Selective Cancellation of History
When the mobs of 2020 turned their attention to historical figures, notably in the physical form of statutes, they ended up defacing or toppling representations of nearly everyone. The framers, the early presidents, founders of the historic universities, namesakes of business and industry - none was safe. Even Grant, who won the war for the anti-slavery side, was defaced. Lincoln the emancipator couldn’t escape it. For crying out loud, Frederick Douglass’ statue was torn down.
And yet there is one prominent, powerful, enduring political organization that remains uncancelled despite a more racist history than any other group. I’m talking about the Democrat Party.
Knowing as we do how easily persons and organizations - then and now - can be cancelled for the slightest missteps, ask yourself how a major political party has remained impervious to cancellation with a resume like this one:
Defended slavery to the death, willing to go to war for it.
Gave the terrible Dred Scott decision (thanks to the 7 Democrat justices).
Despised Lincoln (later murdered by a Democrat activist) for emancipation.
Opposed the 13th, 14th & 15th Amendments on behalf of freed blacks.
Opposed and undermined reconstruction and integration.
Founded the Ku Klux Klan.
Initiated lynchings, poll taxes, black codes and Jim Crow laws.
Opposed the Civil Rights Act of 1964.
Promoted eugenics-minded abortion campaigns targeting black populations.
Degraded black families and communities by creating the welfare state.
If ever the cancel mobs were looking for a specific organization to “hold accountable” for the egregious sins of their history, I can’t think of one more deserving.
Am I saying the Democrat Party should be “cancelled” on this account? No, but that’s because I don’t believe in the philosophy and enterprise of cancellation anyway. I am wondering why those who so fervently do believe in cancellation are so unjust in their application of it. Why the inequality? Why do some people’s careers and reputations get the death penalty for politically incorrect misdemeanors, while the most vile offender in American history gets your allegiance, your support, your money and your votes?

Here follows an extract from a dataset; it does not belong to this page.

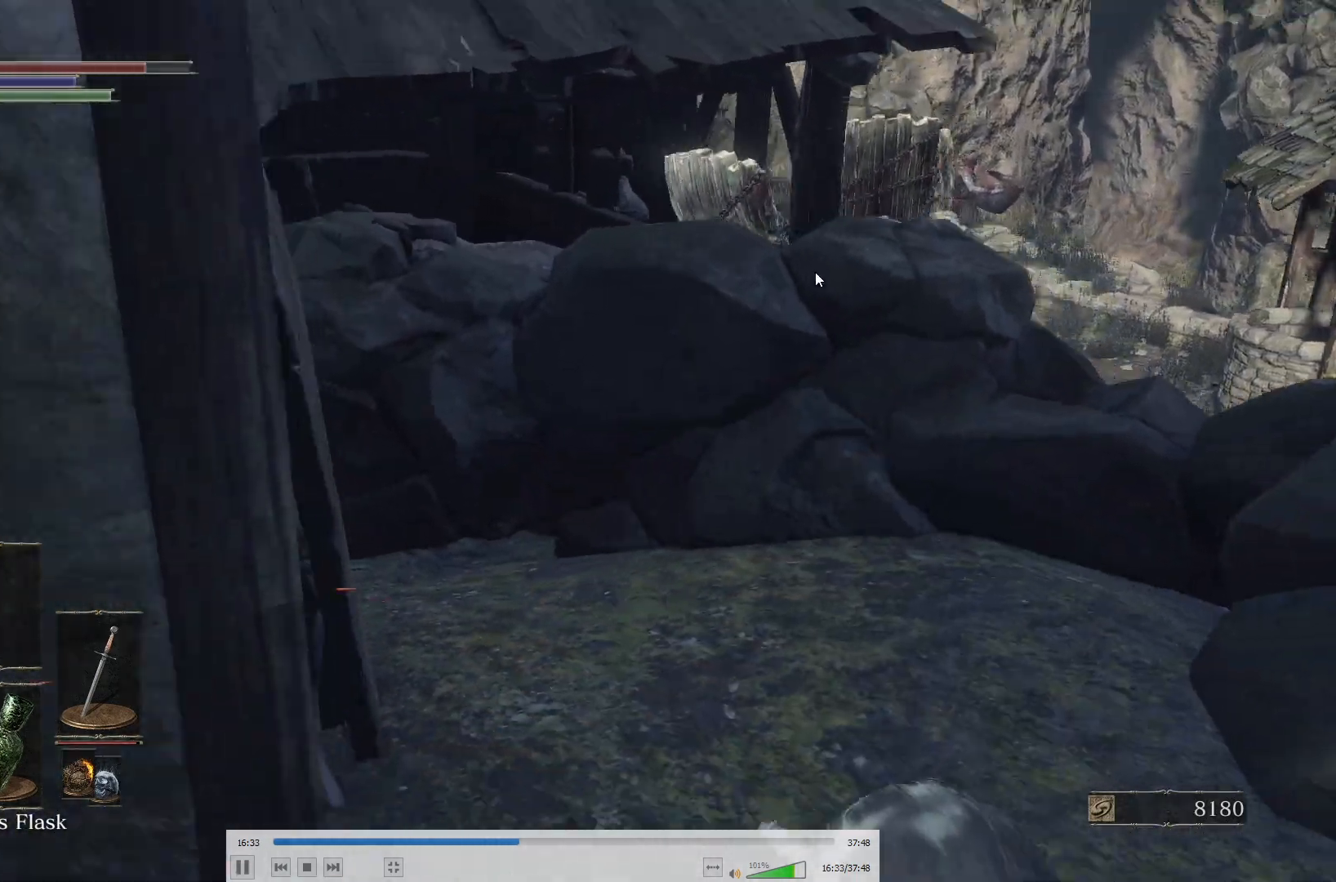
{"dt_ms": 500, "buttons": ["B"], "left_stick": "left", "right_stick": "center", "button_events": []}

Maybe you simply blame America as a whole for all of this, but why do that while exonerating the more immediate cause? Thankfully America was bigger than the Democrat party, and there were enough ‘good guys’ to keep that party from finally having its way. Blaming all of America for what Democrats did, while continuing to be loyal to them, is like (pardon the predictable analogy) blaming Germany for the holocaust while continuing to support the Nazi Party.
If there were no other reasons to disregard the cancel culture industry as an irrational and immoral insult to our national intelligence, this discrepancy alone would suffice.